Dans cette affaire, la France et sa Bibliothèque nationale ont une 
responsabilité particulière envers le monde francophone. Mais aucune nation 
européenne n'est, on le sait, assez forte pour pouvoir assurer seule le 
sursaut nécessaire. Je serai, bien sûr, le dernier à négliger les efforts 
accomplis : la bibliothèque virtuelle développée par la Bibliothèque 
nationale de France (BNF) sous le nom de Gallica - qui propose déjà 80 000 
ouvrages en ligne et 70 000 images, et qui va offrir bientôt la reproduction 
de grands journaux français depuis le XIXe siècle - est installée avec la 
gratitude de nombreux chercheurs et citoyens, et elle sert notre influence 
autour du monde ; mais elle ne vit que de subventions de l'Etat, forcément 
limitées, et de nos ressources propres, difficilement et vaillamment 
mobilisées. Notre dépense annuelle ne s'élève qu'à un millième de celle 
annoncée par Google. Le combat est par trop inégal.

Une autre politique s'impose. Et elle ne peut se déployer qu'à l'échelle de 
l'Europe. Une Europe décidée à n'être pas seulement un marché, mais un centre 
de culture rayonnante et d'influence politique sans pareille autour de la 
planète.

L'heure est donc à un appel solennel. Il revient aux responsables de l'Union, 
dans ses trois instances majeures, de réagir sans délai - car, très vite, la 
place étant prise, les habitudes installées, il sera trop tard pour bouger.

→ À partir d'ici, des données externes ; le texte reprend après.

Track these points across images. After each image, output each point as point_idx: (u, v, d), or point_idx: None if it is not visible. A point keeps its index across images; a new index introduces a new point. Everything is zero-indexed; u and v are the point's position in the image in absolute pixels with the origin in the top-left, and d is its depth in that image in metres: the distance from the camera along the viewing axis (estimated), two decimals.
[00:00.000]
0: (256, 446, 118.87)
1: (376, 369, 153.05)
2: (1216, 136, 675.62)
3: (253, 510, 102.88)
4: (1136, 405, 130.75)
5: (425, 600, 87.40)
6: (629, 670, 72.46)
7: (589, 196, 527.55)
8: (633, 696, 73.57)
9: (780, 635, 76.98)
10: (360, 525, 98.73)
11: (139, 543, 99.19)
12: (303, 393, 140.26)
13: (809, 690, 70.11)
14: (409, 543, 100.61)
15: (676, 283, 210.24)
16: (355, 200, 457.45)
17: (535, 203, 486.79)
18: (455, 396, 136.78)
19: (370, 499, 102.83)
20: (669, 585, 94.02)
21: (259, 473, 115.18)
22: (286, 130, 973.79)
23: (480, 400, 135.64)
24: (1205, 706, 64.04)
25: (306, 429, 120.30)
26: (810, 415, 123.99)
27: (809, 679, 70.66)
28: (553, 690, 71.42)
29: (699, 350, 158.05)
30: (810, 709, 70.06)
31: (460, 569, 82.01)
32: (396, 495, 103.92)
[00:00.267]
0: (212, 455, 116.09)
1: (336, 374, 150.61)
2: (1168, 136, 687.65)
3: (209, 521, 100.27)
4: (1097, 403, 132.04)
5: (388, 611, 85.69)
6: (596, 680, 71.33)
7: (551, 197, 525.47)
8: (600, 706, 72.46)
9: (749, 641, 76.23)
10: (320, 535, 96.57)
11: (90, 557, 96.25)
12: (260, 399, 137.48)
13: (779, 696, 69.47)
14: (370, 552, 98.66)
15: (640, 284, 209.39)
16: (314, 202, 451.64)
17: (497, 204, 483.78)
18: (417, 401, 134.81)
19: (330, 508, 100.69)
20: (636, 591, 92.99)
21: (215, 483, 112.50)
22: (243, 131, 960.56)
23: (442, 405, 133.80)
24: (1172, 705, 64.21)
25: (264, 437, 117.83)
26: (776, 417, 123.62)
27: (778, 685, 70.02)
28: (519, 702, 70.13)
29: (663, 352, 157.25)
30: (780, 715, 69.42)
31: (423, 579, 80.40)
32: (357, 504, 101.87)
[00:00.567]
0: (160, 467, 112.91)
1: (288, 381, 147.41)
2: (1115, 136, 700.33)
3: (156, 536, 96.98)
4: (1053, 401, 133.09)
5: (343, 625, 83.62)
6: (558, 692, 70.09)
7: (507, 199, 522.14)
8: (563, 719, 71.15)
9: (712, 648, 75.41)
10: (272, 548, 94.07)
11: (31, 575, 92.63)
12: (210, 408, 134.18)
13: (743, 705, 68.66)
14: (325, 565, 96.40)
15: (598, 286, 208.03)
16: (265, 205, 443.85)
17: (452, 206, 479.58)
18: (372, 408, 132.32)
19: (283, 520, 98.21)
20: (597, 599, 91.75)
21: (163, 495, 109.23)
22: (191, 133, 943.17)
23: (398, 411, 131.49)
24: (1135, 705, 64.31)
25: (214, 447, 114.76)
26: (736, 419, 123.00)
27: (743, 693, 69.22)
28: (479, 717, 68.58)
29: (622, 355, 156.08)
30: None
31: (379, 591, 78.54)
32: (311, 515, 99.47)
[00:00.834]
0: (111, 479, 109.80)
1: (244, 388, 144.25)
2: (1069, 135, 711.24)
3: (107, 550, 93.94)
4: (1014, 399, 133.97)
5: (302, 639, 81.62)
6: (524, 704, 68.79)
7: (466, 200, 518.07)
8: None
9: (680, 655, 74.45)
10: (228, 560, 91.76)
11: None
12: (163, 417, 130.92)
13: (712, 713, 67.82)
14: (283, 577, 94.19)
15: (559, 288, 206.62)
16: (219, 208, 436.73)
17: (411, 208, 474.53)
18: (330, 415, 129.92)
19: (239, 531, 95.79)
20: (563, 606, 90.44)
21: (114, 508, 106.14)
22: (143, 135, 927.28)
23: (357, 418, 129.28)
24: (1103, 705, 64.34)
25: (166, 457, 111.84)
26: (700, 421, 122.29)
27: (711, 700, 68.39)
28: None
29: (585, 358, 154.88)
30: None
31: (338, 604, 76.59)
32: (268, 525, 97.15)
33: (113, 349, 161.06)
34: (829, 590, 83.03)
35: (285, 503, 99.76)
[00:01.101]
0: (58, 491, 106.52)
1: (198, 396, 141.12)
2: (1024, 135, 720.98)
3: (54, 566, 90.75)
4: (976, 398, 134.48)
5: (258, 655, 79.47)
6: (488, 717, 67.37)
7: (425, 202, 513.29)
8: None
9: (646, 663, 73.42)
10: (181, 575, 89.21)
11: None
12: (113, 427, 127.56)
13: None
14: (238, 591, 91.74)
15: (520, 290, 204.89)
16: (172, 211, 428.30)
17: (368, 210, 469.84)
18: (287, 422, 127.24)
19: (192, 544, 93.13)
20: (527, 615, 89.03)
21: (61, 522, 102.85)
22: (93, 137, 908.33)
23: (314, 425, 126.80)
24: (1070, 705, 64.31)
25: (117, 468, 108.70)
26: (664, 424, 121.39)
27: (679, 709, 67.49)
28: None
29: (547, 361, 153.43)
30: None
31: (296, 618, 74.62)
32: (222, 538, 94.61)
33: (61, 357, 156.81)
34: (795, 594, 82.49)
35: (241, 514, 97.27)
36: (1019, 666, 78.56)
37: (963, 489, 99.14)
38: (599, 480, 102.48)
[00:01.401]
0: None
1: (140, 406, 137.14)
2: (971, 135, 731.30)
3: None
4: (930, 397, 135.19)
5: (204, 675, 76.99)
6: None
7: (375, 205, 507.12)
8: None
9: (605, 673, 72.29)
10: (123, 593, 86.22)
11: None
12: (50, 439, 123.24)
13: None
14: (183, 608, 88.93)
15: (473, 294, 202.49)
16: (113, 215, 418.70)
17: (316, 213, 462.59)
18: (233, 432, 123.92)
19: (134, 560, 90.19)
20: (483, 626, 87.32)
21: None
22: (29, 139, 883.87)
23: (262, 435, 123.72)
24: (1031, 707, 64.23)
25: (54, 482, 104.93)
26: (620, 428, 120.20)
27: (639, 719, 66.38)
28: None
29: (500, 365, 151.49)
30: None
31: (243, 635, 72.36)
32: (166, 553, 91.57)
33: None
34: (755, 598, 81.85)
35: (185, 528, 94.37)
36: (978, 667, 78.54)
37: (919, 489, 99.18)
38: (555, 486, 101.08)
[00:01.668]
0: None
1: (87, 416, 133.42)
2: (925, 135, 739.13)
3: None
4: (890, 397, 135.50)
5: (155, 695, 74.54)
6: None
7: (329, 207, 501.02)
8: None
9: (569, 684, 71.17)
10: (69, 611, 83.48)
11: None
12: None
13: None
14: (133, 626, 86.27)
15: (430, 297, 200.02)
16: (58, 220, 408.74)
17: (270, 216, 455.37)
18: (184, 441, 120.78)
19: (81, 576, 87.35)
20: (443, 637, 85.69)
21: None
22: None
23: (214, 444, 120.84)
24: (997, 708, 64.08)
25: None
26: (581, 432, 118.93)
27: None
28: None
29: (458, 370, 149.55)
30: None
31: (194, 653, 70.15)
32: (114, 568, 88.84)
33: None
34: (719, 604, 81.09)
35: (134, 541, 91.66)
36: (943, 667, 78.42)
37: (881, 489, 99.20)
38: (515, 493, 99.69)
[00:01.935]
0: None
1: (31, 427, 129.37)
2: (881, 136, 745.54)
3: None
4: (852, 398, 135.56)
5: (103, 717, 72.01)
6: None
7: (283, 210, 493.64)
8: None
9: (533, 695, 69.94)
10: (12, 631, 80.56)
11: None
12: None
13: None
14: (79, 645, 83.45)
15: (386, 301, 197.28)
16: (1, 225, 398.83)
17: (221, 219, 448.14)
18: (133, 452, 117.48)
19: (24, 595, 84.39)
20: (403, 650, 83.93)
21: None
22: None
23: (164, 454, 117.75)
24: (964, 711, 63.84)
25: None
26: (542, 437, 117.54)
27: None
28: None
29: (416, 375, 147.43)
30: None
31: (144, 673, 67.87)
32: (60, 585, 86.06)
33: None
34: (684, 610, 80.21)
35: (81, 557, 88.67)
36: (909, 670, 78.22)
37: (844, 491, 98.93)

Un plan pluriannuel pourrait être défini et adopté dès cette année à 
Bruxelles. Un budget généreux devrait être assuré. C'est en avançant sur 
fonds publics que l'on garantira aux citoyens et aux chercheurs - pourvoyant 
aux dépenses nécessaires comme contribuables et non comme consommateurs - une 
protection contre les effets pervers d'une recherche de profit dissimulée 
derrière l'apparence d'un désintéressement.

C'est en rassemblant des initiatives d'Etat qu'on évitera que tous nos fonds 
d'archives photographiques soient rachetés par des entreprises américaines 
(Corbis, filiale de Microsoft, a déjà beaucoup avancé dans ce domaine). C'est 
en mobilisant les laboratoires spécialisés que l'on assurera le développement 
d'un moteur de recherche ainsi que d'outils logiciels qui soient les nôtres.

Partout on évoque, ces temps-ci, l'urgence d'une politique de recherche et 
d'une politique industrielle de long terme qui assurent, face aux diverses 
concurrences planétaires dont le dynamisme s'affirme si fort, un avenir à 
l'originalité de l'Europe : eh bien ! c'est exactement de cela qu'il s'agit, 
c'est ce défi qu'il nous revient d'affronter. Nous le pouvons, donc nous le 
devons.

Jean-Noël Jeanneney, ancien secrétaired'Etat à la communication, est président 
de la Bibliothèque nationale de France et de l'association Europartenaires.